As I’ve previously mentioned in the post titled Attractions, This is a gem of a museum tucked away in upstate New York.

As the father of naval aviation, there’s an example of one of Curtiss’s early flying boats on display, as the museum is filled with examples of early motorcycles, aeroplane’s and aircraft engines, with the “Corncob”” engine being my favorite.

Howard Hughes utilized eight of these massive 28 cylinder air cooled behemoths as the power plants to lift the Spruce Goose off of the Long Beach harbor! The Pratt & Whitney R4360 Wasp Major air cooled engine was made up of four rows of seven cylinders fashioned in a helical arrangement to provide better cooling and equipped with a mechanical supercharger. This engine was the end of the line for piston engines designed during World War II, although they never saw service.

However, these monsters did find work as the motive power for the Boeing B-50 Super fortresses, although they were very problematic and the complicated engine start-up/shut down procedures could last for more than six hours! The initial R4360 engine weighed in at 3,482lbs and was rated at 3,000 horsepower. Final R4360 versions weighed 3,870lbs, rated at 4,300hp, as the additional weight and horsepower was due to the addition of two turbochargers.

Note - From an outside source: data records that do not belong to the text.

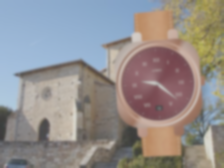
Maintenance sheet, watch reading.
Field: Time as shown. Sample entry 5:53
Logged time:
9:22
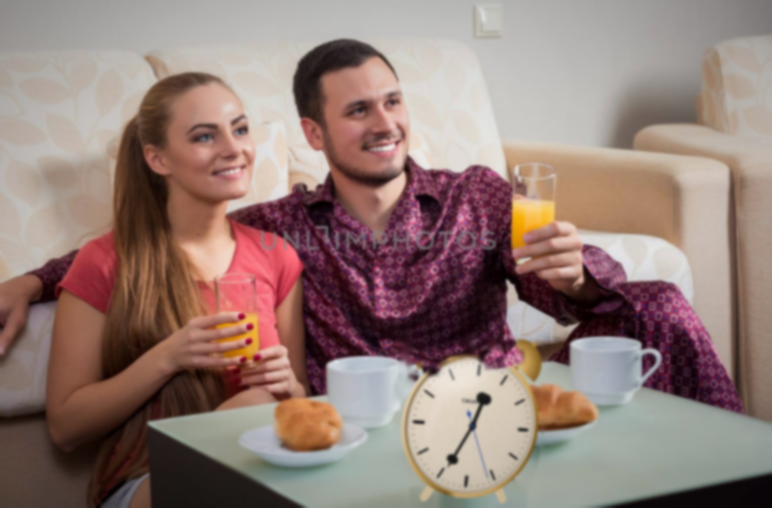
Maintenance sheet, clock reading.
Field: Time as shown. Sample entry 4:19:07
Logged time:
12:34:26
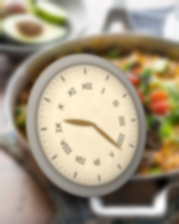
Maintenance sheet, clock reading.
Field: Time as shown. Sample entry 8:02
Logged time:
9:22
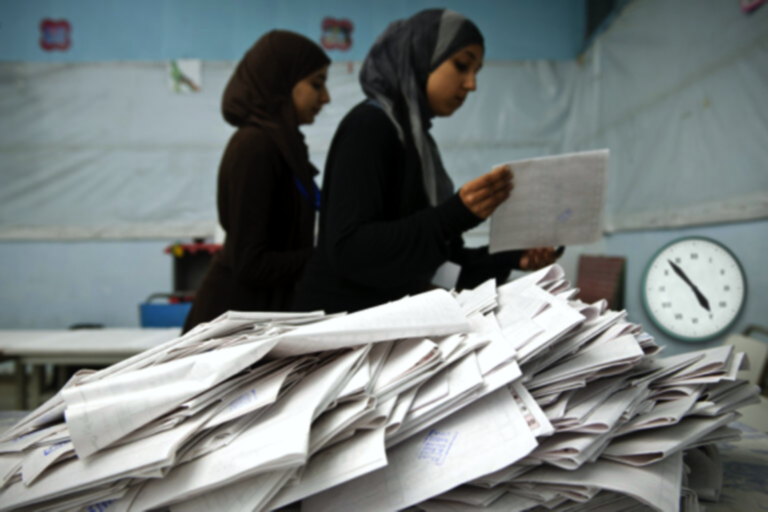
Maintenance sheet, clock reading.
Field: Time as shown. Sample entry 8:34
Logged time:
4:53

If you’re an aviation buff, gearhead or fan of American nostalgia, then I highly recommend you visit this true gem if you’re ever in upstate New York… And while the thrill of modern air travel leaves something MORE to be desired, I’m certainly pleased to think that at least we’re not having to be exposed to the sub-freezing temperatures the countless persons had to endure in the exposed confines of the World War II Bombers!